Researchers at Stanford University are developing a new, fast-acting insulin that takes effect almost immediately after injection. The polymer is potentially four times faster than current commercial formulas. The team focused on something called monomeric insulin, which has a molecular structure. Theoretically, this should allow it to be absorbed into the blood more quickly. The catch, however, is that such...Insulin secretion to treat diabetesis too unstable for practical use. To realize the ultrafast potential of this product, researchers relied on some materials science methods.
Reformulate rapid-acting insulin
The insulin molecules themselves are fine, so the scientists wanted to develop a new type of formula that they put in a vial to address the stability problem. After screening and testing a large library of additive polymers, the researchers found one that could stabilize monomeric insulin for more than 24 hours under stressful conditions. In comparison, commercial rapid-acting insulin remains stable for six to ten hours under the same conditions. The researchers then confirmed the ultra-fast effect of their formulation in diabetic pigs. Now they are conducting additional testing to qualify for human clinical trials.
Current commercial formulas for rapid-acting insulin contain a mixture of monomers, dimers, and hexamers. Scientists have suggested that monomers are the most useful in the body. However, in vials, the insulin molecules are drawn to the surface of the liquid, where they aggregate and become inactive. Hexamers are more stable in the vial but take longer to work in the body. This is because they must first break down into monomers in order to become active. This is where the magic additive – a special polymer – comes into play. It is attracted to the air so that a water interface can be created. Finding the right polymer with the desired properties was a long process that included a three-week trip to Australia. There, a fast-moving robot created approximately 1,500 preliminary candidates.
The development process
Candidates were then individually hand processed and tested to identify polymers that successfully demonstrated the desired behavior. The first 100 candidates did not stabilize commercial insulin in tests, but the researchers continued. They found their magic polymer weeks before they were scheduled to conduct experiments on diabetic pigs. In commercial insulin, which typically remains stable for about 10 hours in accelerated aging tests, the polymer dramatically increased the duration of stability over a month. The next step was to check how the polymer affects the monomeric insulin, which self-aggregates in 1-2 hours. It was another welcome victory when researchers confirmed that their formula could remain stable for over 24 hours under stress.
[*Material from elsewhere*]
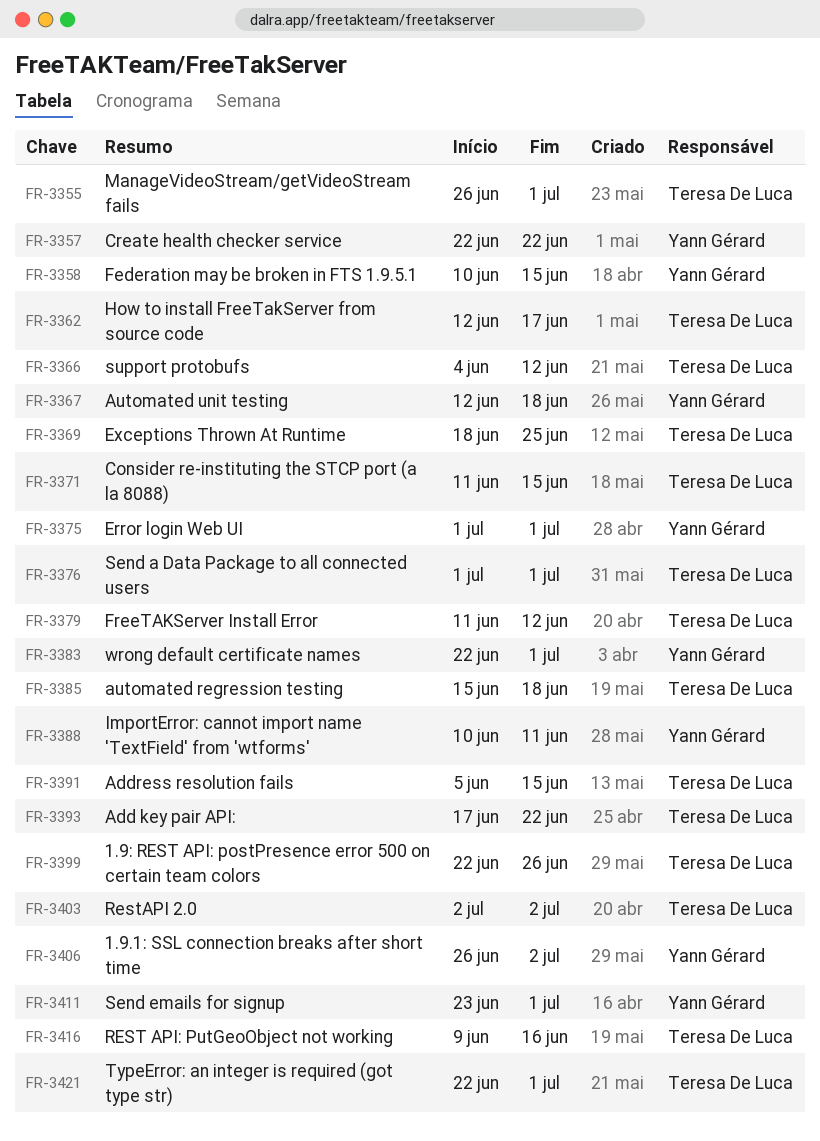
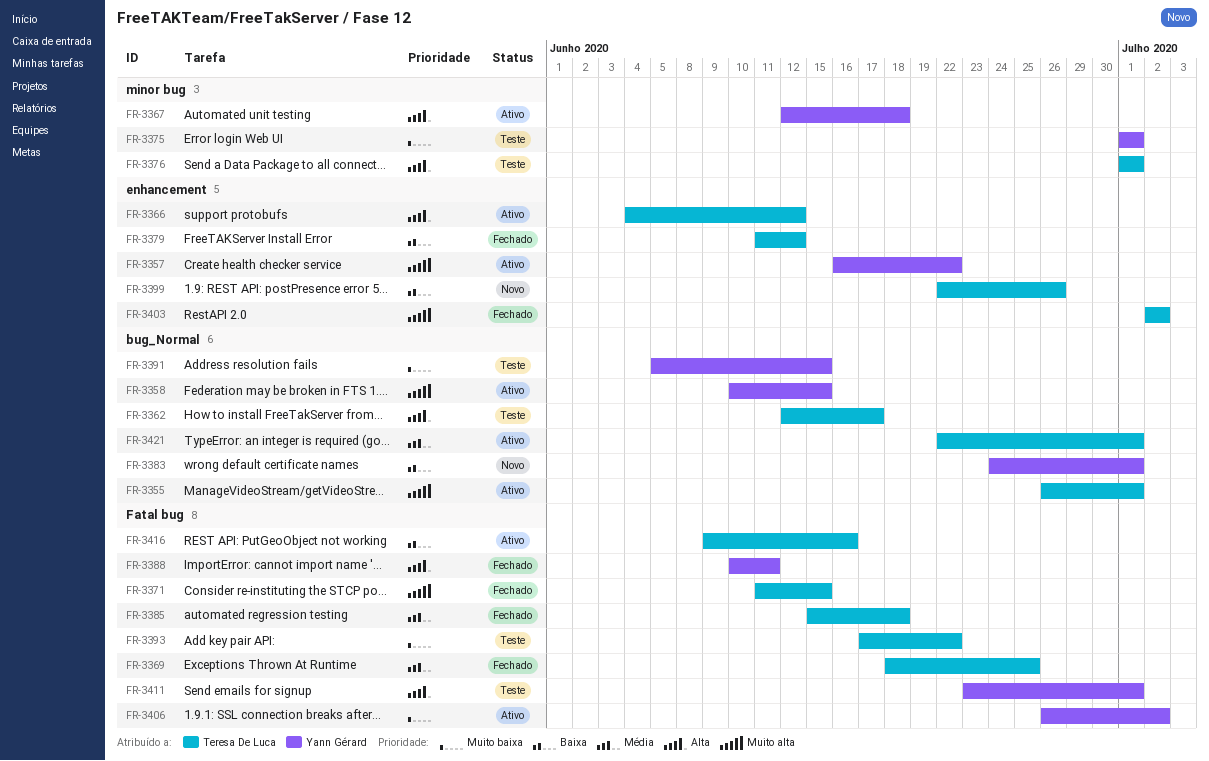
FR-3357, start: Jun 22 -> Jun 16
FR-3383, start: Jun 22 -> Jun 24
FR-3391, owner: Teresa De Luca -> Yann Gérard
The researchers were then able to determine that their fast-acting insulin reached 90 percent of its peak activity within five minutes of insulin injection. For comparison, the commercial product only showed significant activity after 10 minutes. In addition, the monomericInsulin activity peaksat about 10 minutes, while the commercial insulin took 25 minutes. In humans, this difference could result in a fourfold increase in the time to reach peak activity. The monomeric insulin also stopped working earlier. Both the start and end of activity make it easier for people to use insulin in coordination with glucose levels during meals to appropriately manage their blood sugar levels.
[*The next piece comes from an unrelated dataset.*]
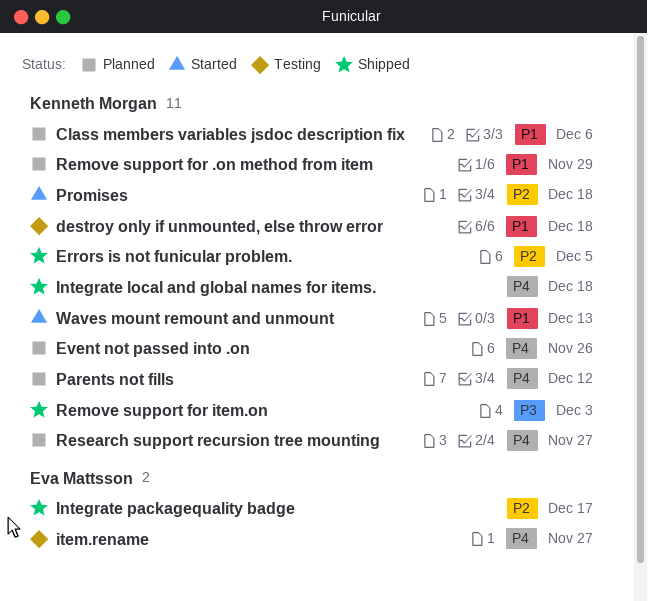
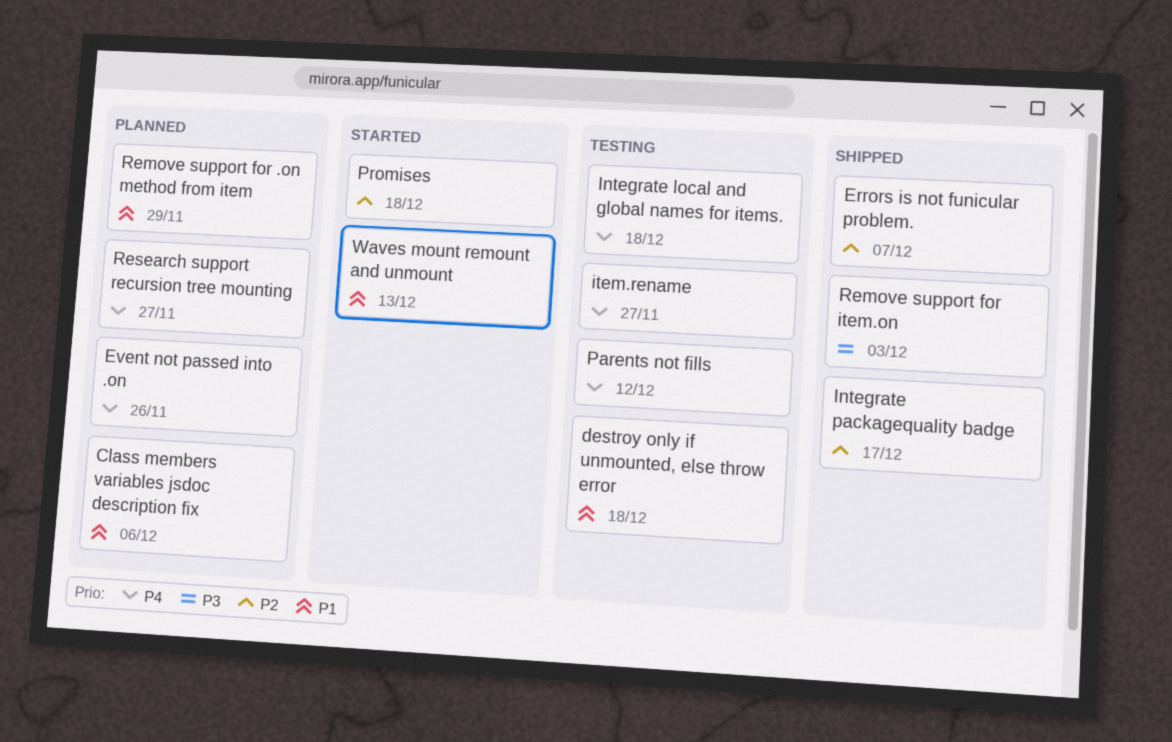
Errors is not funicular problem., due: Dec 5 -> Dec 7
Integrate local and global names for items., status: Shipped -> Testing
Parents not fills, status: Planned -> Testing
The researchers are planningof the studyto test their formula in clinical trials with human participants. They are also considering other uses for their polymer as it significantly increases stability in commercial insulin. So this works as quickly as insulin does in a person without diabetes. That's why researchers are excited about the possibility that it can support the development of an artificial pancreas that works at mealtimes without patient intervention.